Collected data entries
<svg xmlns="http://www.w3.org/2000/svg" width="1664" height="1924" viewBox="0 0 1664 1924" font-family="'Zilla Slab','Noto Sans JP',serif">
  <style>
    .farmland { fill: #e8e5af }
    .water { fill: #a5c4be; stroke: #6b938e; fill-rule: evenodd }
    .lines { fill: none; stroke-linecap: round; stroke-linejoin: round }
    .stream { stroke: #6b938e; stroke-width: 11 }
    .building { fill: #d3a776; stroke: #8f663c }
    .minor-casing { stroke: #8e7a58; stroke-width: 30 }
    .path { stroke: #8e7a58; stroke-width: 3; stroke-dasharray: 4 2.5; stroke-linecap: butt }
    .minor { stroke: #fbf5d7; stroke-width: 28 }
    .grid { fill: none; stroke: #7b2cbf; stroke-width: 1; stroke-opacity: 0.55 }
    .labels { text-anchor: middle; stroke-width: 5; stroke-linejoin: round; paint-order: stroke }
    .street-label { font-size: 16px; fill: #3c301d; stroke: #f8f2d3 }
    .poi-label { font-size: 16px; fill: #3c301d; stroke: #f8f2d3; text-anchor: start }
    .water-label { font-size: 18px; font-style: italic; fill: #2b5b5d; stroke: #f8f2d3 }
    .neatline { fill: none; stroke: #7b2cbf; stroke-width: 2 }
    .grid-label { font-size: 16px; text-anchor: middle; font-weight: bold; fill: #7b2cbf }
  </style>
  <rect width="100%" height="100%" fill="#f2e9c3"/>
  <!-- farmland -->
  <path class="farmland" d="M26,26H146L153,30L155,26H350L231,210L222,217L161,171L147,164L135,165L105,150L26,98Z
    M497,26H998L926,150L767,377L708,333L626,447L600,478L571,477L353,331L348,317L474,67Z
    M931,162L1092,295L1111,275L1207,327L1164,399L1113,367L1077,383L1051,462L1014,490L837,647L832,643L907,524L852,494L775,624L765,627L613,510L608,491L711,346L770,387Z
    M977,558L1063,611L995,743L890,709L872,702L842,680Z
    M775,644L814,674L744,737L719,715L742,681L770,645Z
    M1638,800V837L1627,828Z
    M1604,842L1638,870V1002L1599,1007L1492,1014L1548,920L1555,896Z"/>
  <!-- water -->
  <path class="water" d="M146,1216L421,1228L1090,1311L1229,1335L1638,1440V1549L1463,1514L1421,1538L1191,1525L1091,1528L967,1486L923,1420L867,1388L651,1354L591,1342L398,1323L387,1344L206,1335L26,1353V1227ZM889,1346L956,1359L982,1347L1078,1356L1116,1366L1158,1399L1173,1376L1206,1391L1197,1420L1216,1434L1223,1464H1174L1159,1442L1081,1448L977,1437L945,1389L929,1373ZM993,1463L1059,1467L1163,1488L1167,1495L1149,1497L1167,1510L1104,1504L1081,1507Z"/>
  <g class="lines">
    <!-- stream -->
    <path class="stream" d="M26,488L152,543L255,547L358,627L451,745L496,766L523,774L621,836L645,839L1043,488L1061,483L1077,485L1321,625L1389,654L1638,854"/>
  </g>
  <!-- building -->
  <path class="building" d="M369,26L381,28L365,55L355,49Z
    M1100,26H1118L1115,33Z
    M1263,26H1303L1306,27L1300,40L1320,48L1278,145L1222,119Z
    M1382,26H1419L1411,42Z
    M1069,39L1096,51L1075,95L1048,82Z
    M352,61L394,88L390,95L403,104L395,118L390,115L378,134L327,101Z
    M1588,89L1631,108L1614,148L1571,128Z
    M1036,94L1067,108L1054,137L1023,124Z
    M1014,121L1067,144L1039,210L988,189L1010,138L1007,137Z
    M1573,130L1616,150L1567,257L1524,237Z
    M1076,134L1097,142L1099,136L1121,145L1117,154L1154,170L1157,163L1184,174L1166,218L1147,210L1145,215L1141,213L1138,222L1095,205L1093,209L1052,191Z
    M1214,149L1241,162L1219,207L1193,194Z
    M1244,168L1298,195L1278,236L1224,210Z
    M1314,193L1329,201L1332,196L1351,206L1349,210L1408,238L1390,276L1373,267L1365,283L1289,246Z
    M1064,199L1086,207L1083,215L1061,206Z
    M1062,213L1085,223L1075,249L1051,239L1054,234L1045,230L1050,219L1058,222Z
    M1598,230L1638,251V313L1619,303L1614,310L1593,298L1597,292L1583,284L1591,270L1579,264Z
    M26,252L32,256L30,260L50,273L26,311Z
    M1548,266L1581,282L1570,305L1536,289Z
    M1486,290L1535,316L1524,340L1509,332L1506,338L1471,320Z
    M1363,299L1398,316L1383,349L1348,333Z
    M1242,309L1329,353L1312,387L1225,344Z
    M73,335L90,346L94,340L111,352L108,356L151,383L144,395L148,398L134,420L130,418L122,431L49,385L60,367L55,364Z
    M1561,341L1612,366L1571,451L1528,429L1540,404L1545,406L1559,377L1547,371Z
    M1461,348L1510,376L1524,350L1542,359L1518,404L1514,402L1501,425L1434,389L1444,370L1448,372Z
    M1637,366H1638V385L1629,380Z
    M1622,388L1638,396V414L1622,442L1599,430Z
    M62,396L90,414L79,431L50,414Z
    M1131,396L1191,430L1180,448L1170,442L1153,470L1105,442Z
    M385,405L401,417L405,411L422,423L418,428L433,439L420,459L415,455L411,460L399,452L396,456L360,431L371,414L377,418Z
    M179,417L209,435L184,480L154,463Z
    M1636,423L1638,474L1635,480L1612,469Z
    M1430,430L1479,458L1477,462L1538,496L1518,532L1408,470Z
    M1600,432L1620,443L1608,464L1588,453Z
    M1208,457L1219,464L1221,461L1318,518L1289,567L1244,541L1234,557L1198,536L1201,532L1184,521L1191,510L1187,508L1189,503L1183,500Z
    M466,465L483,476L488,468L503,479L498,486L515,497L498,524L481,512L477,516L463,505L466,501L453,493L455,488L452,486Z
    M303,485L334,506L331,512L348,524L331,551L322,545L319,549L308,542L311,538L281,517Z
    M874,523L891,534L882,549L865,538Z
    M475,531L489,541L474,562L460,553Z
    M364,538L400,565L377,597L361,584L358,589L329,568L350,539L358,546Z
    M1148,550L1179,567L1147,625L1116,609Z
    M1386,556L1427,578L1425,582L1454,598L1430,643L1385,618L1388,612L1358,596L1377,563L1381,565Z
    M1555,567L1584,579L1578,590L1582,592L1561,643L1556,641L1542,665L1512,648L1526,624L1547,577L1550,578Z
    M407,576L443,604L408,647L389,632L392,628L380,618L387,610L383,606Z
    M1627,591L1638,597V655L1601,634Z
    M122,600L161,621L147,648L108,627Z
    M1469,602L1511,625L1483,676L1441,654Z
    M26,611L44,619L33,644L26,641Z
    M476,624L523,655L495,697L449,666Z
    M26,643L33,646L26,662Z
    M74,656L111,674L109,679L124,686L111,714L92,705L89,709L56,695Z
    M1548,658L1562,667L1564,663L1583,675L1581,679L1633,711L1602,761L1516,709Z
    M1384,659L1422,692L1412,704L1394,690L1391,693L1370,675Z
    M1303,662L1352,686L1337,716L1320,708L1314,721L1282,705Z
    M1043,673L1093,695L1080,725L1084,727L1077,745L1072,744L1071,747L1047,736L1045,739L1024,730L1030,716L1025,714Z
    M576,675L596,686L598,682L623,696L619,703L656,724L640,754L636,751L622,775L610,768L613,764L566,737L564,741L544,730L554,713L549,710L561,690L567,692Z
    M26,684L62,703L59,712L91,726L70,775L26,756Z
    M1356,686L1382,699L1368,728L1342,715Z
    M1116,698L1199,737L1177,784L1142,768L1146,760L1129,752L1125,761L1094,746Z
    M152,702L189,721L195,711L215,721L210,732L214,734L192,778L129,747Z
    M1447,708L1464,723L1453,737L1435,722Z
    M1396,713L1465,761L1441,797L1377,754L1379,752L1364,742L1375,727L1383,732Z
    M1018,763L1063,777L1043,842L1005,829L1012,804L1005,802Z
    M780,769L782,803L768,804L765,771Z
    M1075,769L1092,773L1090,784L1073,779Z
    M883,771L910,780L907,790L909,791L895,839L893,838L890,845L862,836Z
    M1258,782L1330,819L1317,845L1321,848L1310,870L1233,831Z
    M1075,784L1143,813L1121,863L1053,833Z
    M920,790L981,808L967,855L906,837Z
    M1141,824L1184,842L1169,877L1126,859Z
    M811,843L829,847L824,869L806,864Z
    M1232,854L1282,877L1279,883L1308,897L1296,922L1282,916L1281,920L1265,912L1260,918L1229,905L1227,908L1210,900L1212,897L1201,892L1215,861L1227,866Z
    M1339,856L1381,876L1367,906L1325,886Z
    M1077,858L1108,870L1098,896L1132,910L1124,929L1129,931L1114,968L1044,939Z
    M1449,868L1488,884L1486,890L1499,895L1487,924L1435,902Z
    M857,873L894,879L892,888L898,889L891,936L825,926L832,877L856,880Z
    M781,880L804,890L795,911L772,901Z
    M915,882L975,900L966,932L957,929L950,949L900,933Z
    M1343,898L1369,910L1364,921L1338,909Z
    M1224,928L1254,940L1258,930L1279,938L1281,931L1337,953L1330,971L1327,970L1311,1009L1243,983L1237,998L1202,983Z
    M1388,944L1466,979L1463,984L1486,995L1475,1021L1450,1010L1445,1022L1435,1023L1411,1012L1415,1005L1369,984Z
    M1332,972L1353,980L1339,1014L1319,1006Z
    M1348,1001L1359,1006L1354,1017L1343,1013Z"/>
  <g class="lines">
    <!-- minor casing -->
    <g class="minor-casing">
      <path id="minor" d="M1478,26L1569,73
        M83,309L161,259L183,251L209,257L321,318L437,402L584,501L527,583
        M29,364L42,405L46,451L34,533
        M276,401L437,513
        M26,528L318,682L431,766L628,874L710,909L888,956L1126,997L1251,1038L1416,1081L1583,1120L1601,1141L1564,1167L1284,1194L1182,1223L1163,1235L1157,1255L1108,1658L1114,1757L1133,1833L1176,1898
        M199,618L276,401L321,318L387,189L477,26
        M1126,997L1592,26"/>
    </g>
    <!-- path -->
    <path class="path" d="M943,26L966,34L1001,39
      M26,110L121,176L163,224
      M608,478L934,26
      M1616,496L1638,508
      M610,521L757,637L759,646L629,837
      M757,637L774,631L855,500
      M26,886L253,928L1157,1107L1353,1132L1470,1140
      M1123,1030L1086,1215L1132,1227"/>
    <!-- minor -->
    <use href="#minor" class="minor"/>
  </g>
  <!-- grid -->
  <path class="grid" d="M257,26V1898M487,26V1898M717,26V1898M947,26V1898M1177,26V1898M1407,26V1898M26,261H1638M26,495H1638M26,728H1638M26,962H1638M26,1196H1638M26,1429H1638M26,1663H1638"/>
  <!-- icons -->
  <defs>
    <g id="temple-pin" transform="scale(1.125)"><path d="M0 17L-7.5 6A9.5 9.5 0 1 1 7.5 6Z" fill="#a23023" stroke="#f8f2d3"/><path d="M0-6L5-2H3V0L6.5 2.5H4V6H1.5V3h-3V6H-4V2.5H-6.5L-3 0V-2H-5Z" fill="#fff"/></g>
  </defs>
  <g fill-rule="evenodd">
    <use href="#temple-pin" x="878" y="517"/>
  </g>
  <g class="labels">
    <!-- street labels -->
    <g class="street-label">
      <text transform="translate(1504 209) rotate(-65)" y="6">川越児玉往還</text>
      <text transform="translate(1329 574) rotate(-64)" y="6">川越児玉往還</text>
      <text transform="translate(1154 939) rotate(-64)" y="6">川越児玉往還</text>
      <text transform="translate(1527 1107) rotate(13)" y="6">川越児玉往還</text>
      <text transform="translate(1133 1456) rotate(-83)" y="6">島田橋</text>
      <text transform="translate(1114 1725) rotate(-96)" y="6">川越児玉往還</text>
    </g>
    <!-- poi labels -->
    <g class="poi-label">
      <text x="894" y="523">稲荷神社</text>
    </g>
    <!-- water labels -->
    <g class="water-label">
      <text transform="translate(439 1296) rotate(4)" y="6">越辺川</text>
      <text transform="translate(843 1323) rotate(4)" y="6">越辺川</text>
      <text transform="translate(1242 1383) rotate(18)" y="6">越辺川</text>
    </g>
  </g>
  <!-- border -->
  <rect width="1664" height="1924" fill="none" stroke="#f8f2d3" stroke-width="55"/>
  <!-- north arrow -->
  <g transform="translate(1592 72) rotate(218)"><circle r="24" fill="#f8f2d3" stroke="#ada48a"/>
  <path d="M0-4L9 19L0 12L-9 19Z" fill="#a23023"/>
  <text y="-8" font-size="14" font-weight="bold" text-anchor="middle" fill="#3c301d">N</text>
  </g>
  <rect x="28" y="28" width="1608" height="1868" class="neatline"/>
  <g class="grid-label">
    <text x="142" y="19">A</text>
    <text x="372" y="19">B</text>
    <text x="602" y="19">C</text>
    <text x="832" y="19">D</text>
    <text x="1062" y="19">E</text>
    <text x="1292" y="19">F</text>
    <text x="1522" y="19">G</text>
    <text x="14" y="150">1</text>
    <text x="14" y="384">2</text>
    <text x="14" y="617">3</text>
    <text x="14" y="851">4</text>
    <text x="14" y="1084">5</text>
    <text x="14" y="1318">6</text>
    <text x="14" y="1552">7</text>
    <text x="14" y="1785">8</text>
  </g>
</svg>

# WORK TASK:
Whichever lines of the data include the word "linecap", pull them out.

# EXERCISE ANSWER:
    .lines { fill: none; stroke-linecap: round; stroke-linejoin: round }
    .path { stroke: #8e7a58; stroke-width: 3; stroke-dasharray: 4 2.5; stroke-linecap: butt }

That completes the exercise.